これは日本館内部の様子。前室で次のメインの部屋でのイベントの説明がある。他のパビリオンでは、海洋をテーマとした人間の将来に焦点を当てた展示が中心である。しかしながら日本の場合は、海洋をテーマとすると東北の津波を取り上げるかどうかが問題になる。多分どうするかでいろいろ悩まれたのであろうが、日本館では東北地方の地震津波の問題を正面から取り上げ、津波で両親を亡くした少年が被災地の復興を見ながらそこから立ち直る様子をアニメーションで表現している。

その事自体は高く評価したいと思う。しかしながら見ていてどうにも腑に落ちない気持ちがする。それは福島の原発の問題、特に放射能汚染の問題が全く取り上げられていないためである。震災で大きな被害を受けても、そこからの復興に力を入れれば良いのであれば、問題はある意味で単純である。第2次世界大戦直後の一面焼け野原の日本がある意味で明るかったという話を聞くが、それはそのような理由によるのであろう。

しかしながら、今回の復興には常に放射能汚染という問題がついてまわる。例えば漁を再開したとしても、捕れた魚は果たして放射能に汚染されていないのかどうか。そしてまた原発の近くの地域は一体いつまで人が住めないのか、などなど。このような問題を考えると、今回の原発事故が単に日本の電力供給に大きなダメージを与えるというレベルの問題ではない事が理解できる。そしてある意味で単純過ぎる日本館のアニメーションを見ていると、そのような問題を考えさせられる。



日本館地下の日本食のレストラン。こちらは常に満席状態で日本食は韓国でも人気が高い事がわかる。残念ながらレストランを経営しているのは韓国のレストランということで、味はもう一つであった。



食事をした後は、海洋をテーマとした展示を行っているテーマ館に行ってみる事とした。



内部は4つのブロックにわかれており、いずれのブロックでも大スクリーンに海洋をテーマとした映像を投影していた。大画面と迫力ある映像というのはどうもEXPOの伝統的な展示様式になってしまったようであり、少し新鮮味に欠ける。特に海洋をテーマにすると、このテーマ館をはじめ各国のパビリオンの展示内容が似てしまうのではないだろうか。

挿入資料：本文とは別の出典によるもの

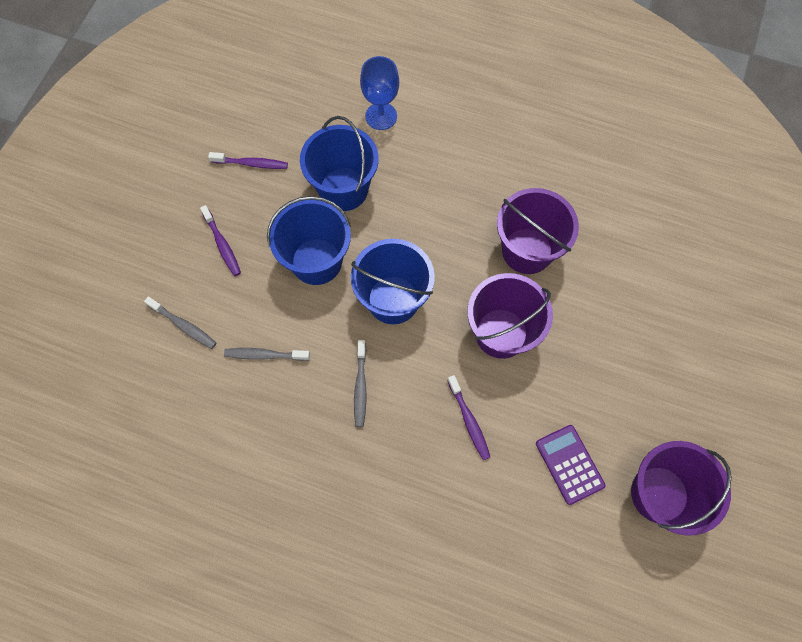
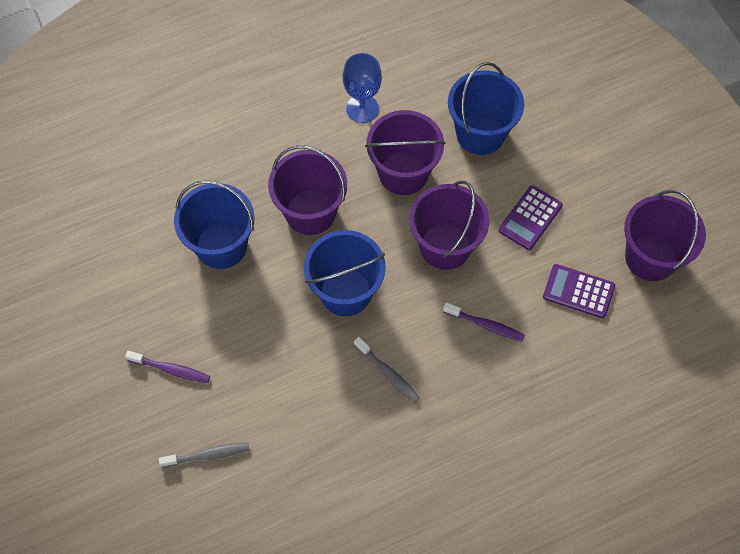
camera: 45 degrees left, 5 degrees down
(251, 164) = (126, 289): purple toothbrush -> none
(265, 355) = (294, 417): grey toothbrush -> none
(316, 261) = (259, 316): blue bucket -> blue bucket (480, 133)
(381, 116) = (191, 166): blue goblet -> blue goblet (362, 108)
(429, 220) = (310, 212): none -> purple bucket
(590, 372) = (530, 218): none -> purple calculator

これはEXPOデジタルギャラリーのアート作品。右側は人形で、左側は人間がパフォーマンスを行っている。人間のパフォーマーの方が、時々観客の反応に応じて動くので観客の興味を集めていた。



EXPOデジタルギャラリーの天井の大ディスプレイでは、各種のコンテンツが常時上映されている。これは昨日報告した土佐さんの作品。



これはカーネギーメロン大学エンタテインメント・テクノロジー・センター(ETC)の作品。観客がツイッターでメッセージを送ると、それがCGの鯉の上に表示される。ETCの所長はよく知っているし、土佐さんも含めてお互いによく知った仲なので、コンテンツ作成の最初の段階から互いにライバル視していた。どうも学生の作品らしく少し単純であり、コンテンツの質に関しては私達の方に軍配が上がるだろうということで、土佐さん、パク先生も含めて胸をなでおろした。